[Opening PROVIDED DATA section]

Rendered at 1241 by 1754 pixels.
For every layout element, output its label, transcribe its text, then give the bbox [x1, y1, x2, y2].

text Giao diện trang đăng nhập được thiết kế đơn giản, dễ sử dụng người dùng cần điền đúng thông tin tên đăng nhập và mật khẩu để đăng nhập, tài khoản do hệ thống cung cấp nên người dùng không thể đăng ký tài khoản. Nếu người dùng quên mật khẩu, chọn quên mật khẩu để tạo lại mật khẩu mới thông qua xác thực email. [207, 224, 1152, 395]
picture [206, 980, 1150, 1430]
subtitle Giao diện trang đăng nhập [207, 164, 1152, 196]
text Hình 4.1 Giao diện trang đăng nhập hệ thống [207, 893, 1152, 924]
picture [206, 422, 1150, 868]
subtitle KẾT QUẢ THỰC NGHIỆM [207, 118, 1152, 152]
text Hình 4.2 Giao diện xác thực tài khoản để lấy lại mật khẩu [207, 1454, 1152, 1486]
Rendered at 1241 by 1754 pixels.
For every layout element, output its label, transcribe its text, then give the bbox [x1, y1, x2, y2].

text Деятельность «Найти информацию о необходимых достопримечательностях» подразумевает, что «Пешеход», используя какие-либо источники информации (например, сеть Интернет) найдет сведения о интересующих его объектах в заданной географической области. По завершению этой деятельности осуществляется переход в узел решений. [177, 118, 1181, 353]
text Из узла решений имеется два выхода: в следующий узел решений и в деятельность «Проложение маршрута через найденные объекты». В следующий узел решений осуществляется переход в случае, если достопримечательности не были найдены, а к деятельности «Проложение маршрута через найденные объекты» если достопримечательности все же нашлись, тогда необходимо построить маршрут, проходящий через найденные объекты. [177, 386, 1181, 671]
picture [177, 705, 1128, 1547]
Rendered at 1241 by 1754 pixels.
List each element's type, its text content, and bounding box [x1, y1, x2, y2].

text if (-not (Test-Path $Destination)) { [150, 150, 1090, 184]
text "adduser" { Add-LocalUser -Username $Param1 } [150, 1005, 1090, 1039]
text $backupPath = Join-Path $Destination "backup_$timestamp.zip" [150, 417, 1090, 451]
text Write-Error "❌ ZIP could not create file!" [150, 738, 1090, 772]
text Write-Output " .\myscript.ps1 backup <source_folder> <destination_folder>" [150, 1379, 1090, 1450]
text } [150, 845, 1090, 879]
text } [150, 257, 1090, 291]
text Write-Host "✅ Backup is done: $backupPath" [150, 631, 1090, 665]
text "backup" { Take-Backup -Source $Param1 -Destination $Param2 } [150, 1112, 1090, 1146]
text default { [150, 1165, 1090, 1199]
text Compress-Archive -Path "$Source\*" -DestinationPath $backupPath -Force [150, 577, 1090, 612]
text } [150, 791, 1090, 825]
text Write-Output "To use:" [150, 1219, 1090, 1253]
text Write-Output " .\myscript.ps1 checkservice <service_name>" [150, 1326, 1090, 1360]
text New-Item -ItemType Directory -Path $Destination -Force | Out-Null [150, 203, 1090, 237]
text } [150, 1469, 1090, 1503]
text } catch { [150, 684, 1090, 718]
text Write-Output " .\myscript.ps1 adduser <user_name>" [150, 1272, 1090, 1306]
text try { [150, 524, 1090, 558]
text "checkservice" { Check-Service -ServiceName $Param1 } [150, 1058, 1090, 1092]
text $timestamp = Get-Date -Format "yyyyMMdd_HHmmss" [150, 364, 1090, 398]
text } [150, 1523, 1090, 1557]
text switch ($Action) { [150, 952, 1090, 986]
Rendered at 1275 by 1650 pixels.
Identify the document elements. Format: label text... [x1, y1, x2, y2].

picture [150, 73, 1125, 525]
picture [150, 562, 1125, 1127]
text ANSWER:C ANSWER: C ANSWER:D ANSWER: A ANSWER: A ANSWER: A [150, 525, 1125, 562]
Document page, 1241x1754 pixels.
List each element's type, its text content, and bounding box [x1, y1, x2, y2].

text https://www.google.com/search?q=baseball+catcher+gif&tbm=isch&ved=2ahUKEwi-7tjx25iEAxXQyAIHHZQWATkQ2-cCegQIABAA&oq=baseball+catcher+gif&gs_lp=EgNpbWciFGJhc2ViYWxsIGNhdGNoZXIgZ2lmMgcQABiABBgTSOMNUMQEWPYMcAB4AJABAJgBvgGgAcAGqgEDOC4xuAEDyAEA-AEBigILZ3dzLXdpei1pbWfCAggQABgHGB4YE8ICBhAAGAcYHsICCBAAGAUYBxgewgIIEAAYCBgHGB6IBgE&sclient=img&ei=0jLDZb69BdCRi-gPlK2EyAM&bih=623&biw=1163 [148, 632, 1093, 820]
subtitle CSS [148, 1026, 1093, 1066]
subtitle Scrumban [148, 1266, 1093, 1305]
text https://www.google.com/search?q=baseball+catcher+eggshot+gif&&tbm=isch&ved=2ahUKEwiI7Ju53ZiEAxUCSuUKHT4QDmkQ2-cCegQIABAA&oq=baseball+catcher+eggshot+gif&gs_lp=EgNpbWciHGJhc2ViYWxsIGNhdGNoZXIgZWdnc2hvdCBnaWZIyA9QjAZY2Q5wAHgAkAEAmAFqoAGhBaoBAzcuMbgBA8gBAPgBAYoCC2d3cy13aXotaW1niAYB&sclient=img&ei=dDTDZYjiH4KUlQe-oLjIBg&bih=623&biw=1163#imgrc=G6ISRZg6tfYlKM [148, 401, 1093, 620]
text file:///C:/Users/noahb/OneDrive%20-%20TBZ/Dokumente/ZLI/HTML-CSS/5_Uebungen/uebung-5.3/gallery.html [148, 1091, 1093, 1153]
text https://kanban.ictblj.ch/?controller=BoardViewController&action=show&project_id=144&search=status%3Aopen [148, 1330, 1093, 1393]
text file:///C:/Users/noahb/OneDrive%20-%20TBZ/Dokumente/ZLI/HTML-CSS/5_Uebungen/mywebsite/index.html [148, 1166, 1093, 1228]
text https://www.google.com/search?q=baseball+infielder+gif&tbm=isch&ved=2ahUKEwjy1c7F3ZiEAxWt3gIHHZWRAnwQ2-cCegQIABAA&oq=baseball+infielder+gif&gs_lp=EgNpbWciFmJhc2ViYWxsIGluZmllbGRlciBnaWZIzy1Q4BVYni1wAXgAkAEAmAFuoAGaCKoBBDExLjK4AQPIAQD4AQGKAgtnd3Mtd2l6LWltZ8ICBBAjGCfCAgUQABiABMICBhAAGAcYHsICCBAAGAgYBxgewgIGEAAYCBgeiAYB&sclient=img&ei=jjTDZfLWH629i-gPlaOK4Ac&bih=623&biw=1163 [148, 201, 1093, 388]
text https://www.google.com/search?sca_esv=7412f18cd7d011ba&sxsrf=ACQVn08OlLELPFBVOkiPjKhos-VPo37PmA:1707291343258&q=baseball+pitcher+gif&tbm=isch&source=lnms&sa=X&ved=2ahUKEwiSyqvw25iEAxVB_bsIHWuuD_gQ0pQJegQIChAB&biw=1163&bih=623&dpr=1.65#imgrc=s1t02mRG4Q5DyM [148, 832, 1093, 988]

[Closing PROVIDED DATA section]

[ABOUT THIS TASK]:
Repeat all the data, every line exactly.

[ANSWER TO THIS EXERCISE]:
Rendered at 1241 by 1754 pixels.
For every layout element, output its label, transcribe its text, then give the bbox [x1, y1, x2, y2].

text Giao diện trang đăng nhập được thiết kế đơn giản, dễ sử dụng người dùng cần điền đúng thông tin tên đăng nhập và mật khẩu để đăng nhập, tài khoản do hệ thống cung cấp nên người dùng không thể đăng ký tài khoản. Nếu người dùng quên mật khẩu, chọn quên mật khẩu để tạo lại mật khẩu mới thông qua xác thực email. [207, 224, 1152, 395]
picture [206, 980, 1150, 1430]
subtitle Giao diện trang đăng nhập [207, 164, 1152, 196]
text Hình 4.1 Giao diện trang đăng nhập hệ thống [207, 893, 1152, 924]
picture [206, 422, 1150, 868]
subtitle KẾT QUẢ THỰC NGHIỆM [207, 118, 1152, 152]
text Hình 4.2 Giao diện xác thực tài khoản để lấy lại mật khẩu [207, 1454, 1152, 1486]
Rendered at 1241 by 1754 pixels.
For every layout element, output its label, transcribe its text, then give the bbox [x1, y1, x2, y2].

text Деятельность «Найти информацию о необходимых достопримечательностях» подразумевает, что «Пешеход», используя какие-либо источники информации (например, сеть Интернет) найдет сведения о интересующих его объектах в заданной географической области. По завершению этой деятельности осуществляется переход в узел решений. [177, 118, 1181, 353]
text Из узла решений имеется два выхода: в следующий узел решений и в деятельность «Проложение маршрута через найденные объекты». В следующий узел решений осуществляется переход в случае, если достопримечательности не были найдены, а к деятельности «Проложение маршрута через найденные объекты» если достопримечательности все же нашлись, тогда необходимо построить маршрут, проходящий через найденные объекты. [177, 386, 1181, 671]
picture [177, 705, 1128, 1547]
Rendered at 1241 by 1754 pixels.
List each element's type, its text content, and bounding box [x1, y1, x2, y2].

text if (-not (Test-Path $Destination)) { [150, 150, 1090, 184]
text "adduser" { Add-LocalUser -Username $Param1 } [150, 1005, 1090, 1039]
text $backupPath = Join-Path $Destination "backup_$timestamp.zip" [150, 417, 1090, 451]
text Write-Error "❌ ZIP could not create file!" [150, 738, 1090, 772]
text Write-Output " .\myscript.ps1 backup <source_folder> <destination_folder>" [150, 1379, 1090, 1450]
text } [150, 845, 1090, 879]
text } [150, 257, 1090, 291]
text Write-Host "✅ Backup is done: $backupPath" [150, 631, 1090, 665]
text "backup" { Take-Backup -Source $Param1 -Destination $Param2 } [150, 1112, 1090, 1146]
text default { [150, 1165, 1090, 1199]
text Compress-Archive -Path "$Source\*" -DestinationPath $backupPath -Force [150, 577, 1090, 612]
text } [150, 791, 1090, 825]
text Write-Output "To use:" [150, 1219, 1090, 1253]
text Write-Output " .\myscript.ps1 checkservice <service_name>" [150, 1326, 1090, 1360]
text New-Item -ItemType Directory -Path $Destination -Force | Out-Null [150, 203, 1090, 237]
text } [150, 1469, 1090, 1503]
text } catch { [150, 684, 1090, 718]
text Write-Output " .\myscript.ps1 adduser <user_name>" [150, 1272, 1090, 1306]
text try { [150, 524, 1090, 558]
text "checkservice" { Check-Service -ServiceName $Param1 } [150, 1058, 1090, 1092]
text $timestamp = Get-Date -Format "yyyyMMdd_HHmmss" [150, 364, 1090, 398]
text } [150, 1523, 1090, 1557]
text switch ($Action) { [150, 952, 1090, 986]
Rendered at 1275 by 1650 pixels.
Identify the document elements. Format: label text... [x1, y1, x2, y2].

picture [150, 73, 1125, 525]
picture [150, 562, 1125, 1127]
text ANSWER:C ANSWER: C ANSWER:D ANSWER: A ANSWER: A ANSWER: A [150, 525, 1125, 562]
Document page, 1241x1754 pixels.
List each element's type, its text content, and bounding box [x1, y1, x2, y2].

text https://www.google.com/search?q=baseball+catcher+gif&tbm=isch&ved=2ahUKEwi-7tjx25iEAxXQyAIHHZQWATkQ2-cCegQIABAA&oq=baseball+catcher+gif&gs_lp=EgNpbWciFGJhc2ViYWxsIGNhdGNoZXIgZ2lmMgcQABiABBgTSOMNUMQEWPYMcAB4AJABAJgBvgGgAcAGqgEDOC4xuAEDyAEA-AEBigILZ3dzLXdpei1pbWfCAggQABgHGB4YE8ICBhAAGAcYHsICCBAAGAUYBxgewgIIEAAYCBgHGB6IBgE&sclient=img&ei=0jLDZb69BdCRi-gPlK2EyAM&bih=623&biw=1163 [148, 632, 1093, 820]
subtitle CSS [148, 1026, 1093, 1066]
subtitle Scrumban [148, 1266, 1093, 1305]
text https://www.google.com/search?q=baseball+catcher+eggshot+gif&&tbm=isch&ved=2ahUKEwiI7Ju53ZiEAxUCSuUKHT4QDmkQ2-cCegQIABAA&oq=baseball+catcher+eggshot+gif&gs_lp=EgNpbWciHGJhc2ViYWxsIGNhdGNoZXIgZWdnc2hvdCBnaWZIyA9QjAZY2Q5wAHgAkAEAmAFqoAGhBaoBAzcuMbgBA8gBAPgBAYoCC2d3cy13aXotaW1niAYB&sclient=img&ei=dDTDZYjiH4KUlQe-oLjIBg&bih=623&biw=1163#imgrc=G6ISRZg6tfYlKM [148, 401, 1093, 620]
text file:///C:/Users/noahb/OneDrive%20-%20TBZ/Dokumente/ZLI/HTML-CSS/5_Uebungen/uebung-5.3/gallery.html [148, 1091, 1093, 1153]
text https://kanban.ictblj.ch/?controller=BoardViewController&action=show&project_id=144&search=status%3Aopen [148, 1330, 1093, 1393]
text file:///C:/Users/noahb/OneDrive%20-%20TBZ/Dokumente/ZLI/HTML-CSS/5_Uebungen/mywebsite/index.html [148, 1166, 1093, 1228]
text https://www.google.com/search?q=baseball+infielder+gif&tbm=isch&ved=2ahUKEwjy1c7F3ZiEAxWt3gIHHZWRAnwQ2-cCegQIABAA&oq=baseball+infielder+gif&gs_lp=EgNpbWciFmJhc2ViYWxsIGluZmllbGRlciBnaWZIzy1Q4BVYni1wAXgAkAEAmAFuoAGaCKoBBDExLjK4AQPIAQD4AQGKAgtnd3Mtd2l6LWltZ8ICBBAjGCfCAgUQABiABMICBhAAGAcYHsICCBAAGAgYBxgewgIGEAAYCBgeiAYB&sclient=img&ei=jjTDZfLWH629i-gPlaOK4Ac&bih=623&biw=1163 [148, 201, 1093, 388]
text https://www.google.com/search?sca_esv=7412f18cd7d011ba&sxsrf=ACQVn08OlLELPFBVOkiPjKhos-VPo37PmA:1707291343258&q=baseball+pitcher+gif&tbm=isch&source=lnms&sa=X&ved=2ahUKEwiSyqvw25iEAxVB_bsIHWuuD_gQ0pQJegQIChAB&biw=1163&bih=623&dpr=1.65#imgrc=s1t02mRG4Q5DyM [148, 832, 1093, 988]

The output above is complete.